Expliquei àquelas crianças que existem, sim, cientistas brasileiros, sendo que muitos deles são conhecidos no mundo inteiro por trabalhos muito importantes. Mas não quis perder tempo com citações de nomes e obras que aqueles alunos imediatamente esqueceriam. Procurei, então, seguir o caminho da provocação. E eu adoro perturbar a acomodada paz intelectual de pessoas, principalmente crianças.


Falei para aquelas crianças que a estrutura molecular da água é estudada, em parte, em um ramo da ciência conhecida como física quântica. Uma vez que o ramo mais elementar da física quântica é a mecânica quântica não relativística, parecia sensato falar algo sobre essa fabulosa teoria que está próxima de completar cem anos de idade. 


Ninguém sabe ao certo o que é mecânica quântica (MQ). Não existe na literatura especializada qualquer formulação axiomática que seja amplamente aceita como uma definição precisa dessa área do conhecimento. Mas sabe-se que a MQ tem características notáveis que se opõem drasticamente à mecânica clássica e até mesmo aos nossos modos intuitivos de pensar sobre o mundo que nos cerca. 


Pensei com meus botões, sobre o que eu poderia discutir com aquelas crianças. Eu poderia falar sobre o papel de probabilidades em MQ, sobre o fenômeno de não-localidade, sobre a discretização de níveis de energia e de estados de sistemas de partículas, sobre as peculiares propriedades topológicas de spin, sobre o problema da não-individualidade etc. Mas tudo isso parece muito difícil de adaptar para uma linguagem acessível a crianças de nove anos. Então decidi discutir com elas sobre realismo.
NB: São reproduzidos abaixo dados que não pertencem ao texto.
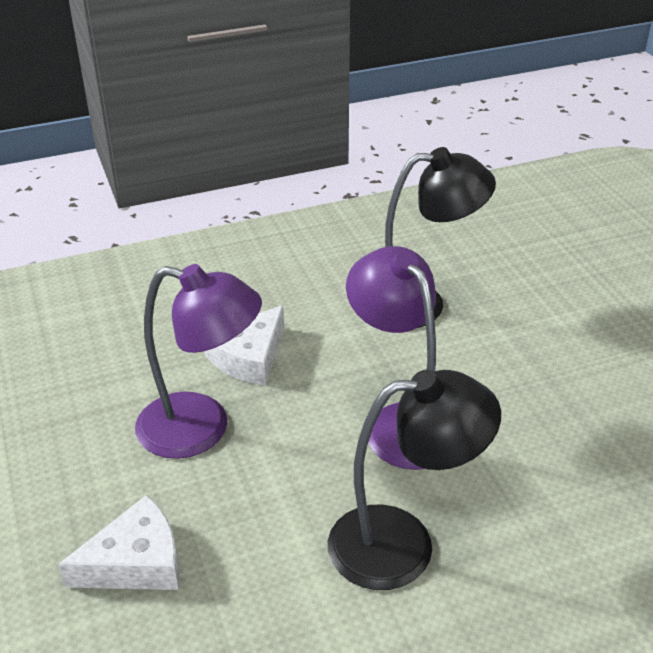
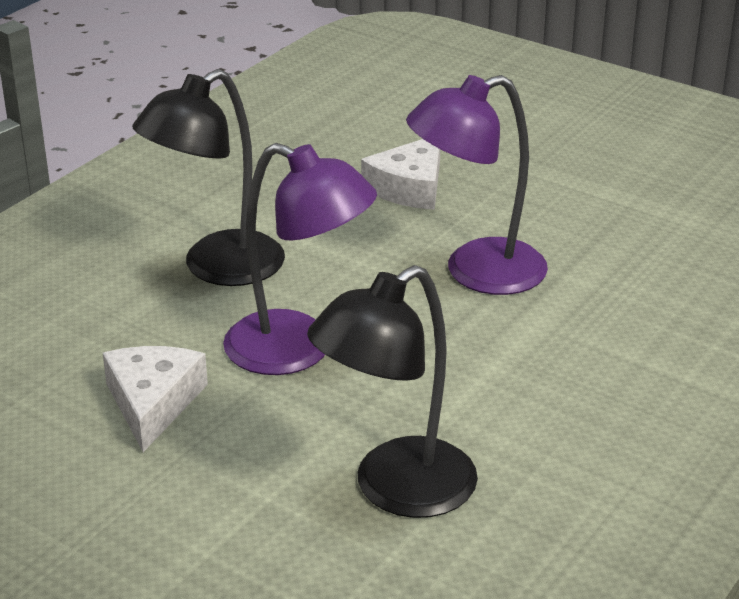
camera: 145 degrees right, 5 degrees down
(249, 357) = (516, 344): white cheese -> white cheese (153, 403)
Do ponto de vista da filosofia da física, um realista é aquele que considera que o mundo dos fenômenos mensuráveis independe do ato da observação. E a MQ colocou em desconfortante xeque a visão realista que tão bem se aplica à mecânica clássica. O teorema de Bell, por exemplo, e sua confirmação experimental devida a Alain Aspect, foi uma grande façanha intelectual que despertou discussões até hoje muito ativas sobre os aspectos não realistas da MQ. Ou seja, evidências muito convincentes apontam para a visão de que o ato da observação, de fato, afeta sistemas físicos quânticos. 


Lembrando disso e apontando para a mesa da professora, fiz a seguinte pergunta para a turma: "Se todo mundo sair desta sala e se ninguém estiver olhando para a mesa da professora, esta mesma mesa continua existindo?" 
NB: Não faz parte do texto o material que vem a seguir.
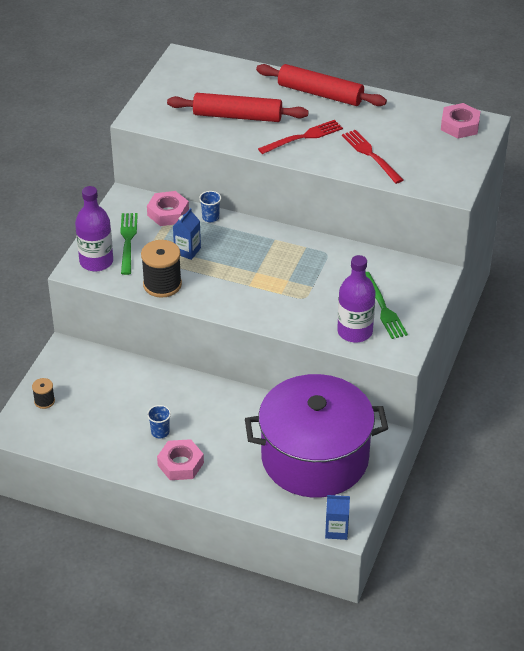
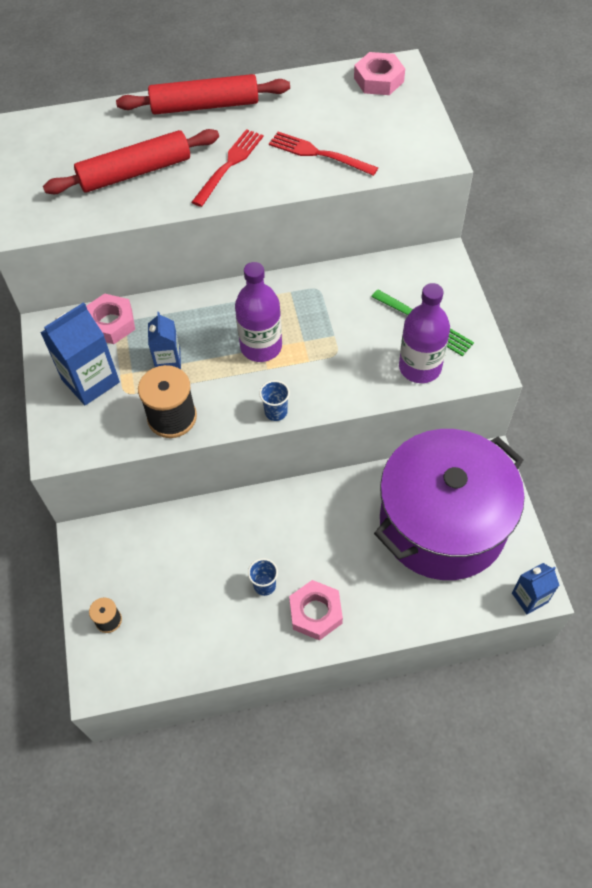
camera: 30 degrees left, 15 degrees up
(96, 262) = (73, 427): purple bottle -> purple bottle (261, 347)
(128, 240) = (90, 381): green fork -> blue carton
(210, 217) = (162, 306): blue cup -> blue cup (276, 412)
A resposta imediata, animada e unânime foi "Claro!". 


Insisti: "Mas se ninguém estiver olhando para a mesa, como saber se ela continua existindo?" 
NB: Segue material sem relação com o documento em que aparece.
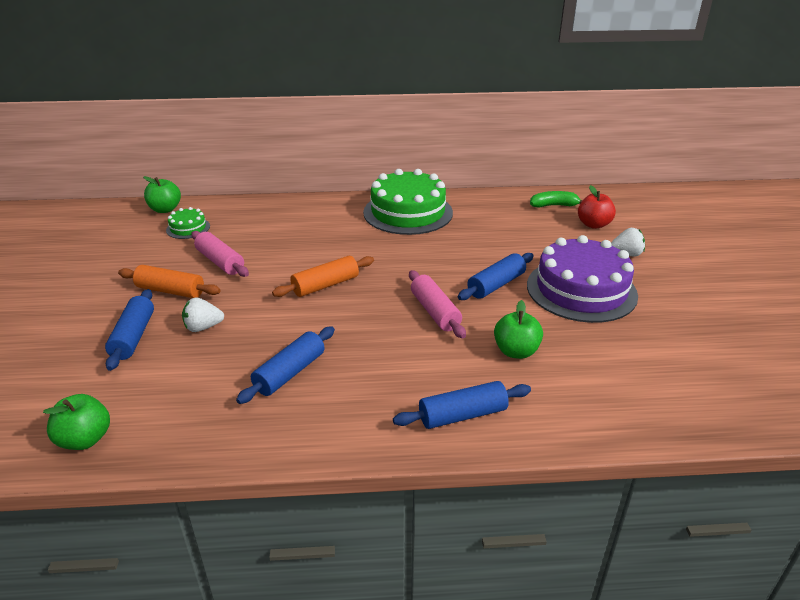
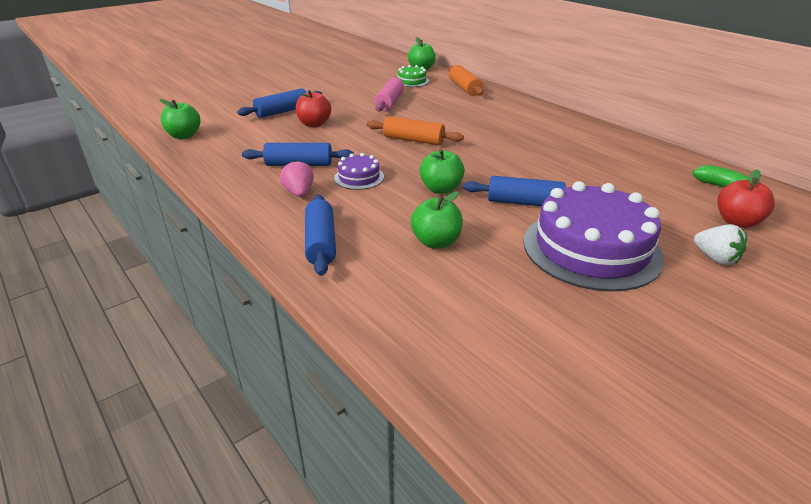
camera: 55 degrees right, 0 degrees up
(170, 291) = (338, 103): orange rolling pin -> orange rolling pin (464, 88)
(203, 327) = (314, 124): white strawberry -> red apple
(354, 395) = (299, 193): none -> pink strawberry
(363, 346) = (359, 177): none -> purple cake
(408, 212) = (567, 132): green cake -> none
(435, 312) = (441, 189): pink rolling pin -> green apple
(462, 415) = (321, 243): blue rolling pin -> blue rolling pin turned 45 degrees clockwise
A resposta agora foi um novo silêncio. Meninos e meninas pareciam estar engajados em agoniados pensamentos (como se fossem os clássicos personagens felinos de T. S. Eliot). Aos poucos fui explicando para aquelas perturbadas criaturinhas que ninguém sabe ao certo se a mesa continua existindo ou não, se não houver pessoa alguma a observando. Falei para as crianças que algumas teorias dizem que a mesa ainda está lá; mas que outras dizem que não. E as teorias que dizem que a mesa não está necessariamente no mesmo lugar onde foi observada pela última vez, são as mesmas teorias físicas que ajudam a compreender a estrutura molecular da água. Os olhares daqueles alunos foram assombrosos. Ficaram simplesmente desnorteados.


O resultado mais animador dessa palestra veio dois ou três dias depois. Recebi uma carta de uma das meninas da turma. O nome dela é Sarah. Na carta, que ainda guardo, ela agradecia pela palestra e dizia que ainda estava pensando no problema da mesa da professora.


Bingo! Objetivo alcançado. Educação científica não se faz com amontoados de fatos ou teorias que visem estabelecer uma zona de conforto intelectual. Educação científica se faz com o estímulo à busca pelo conhecimento. E a busca ao conhecimento somente pode ser promovida onde houver perguntas relevantes não respondidas.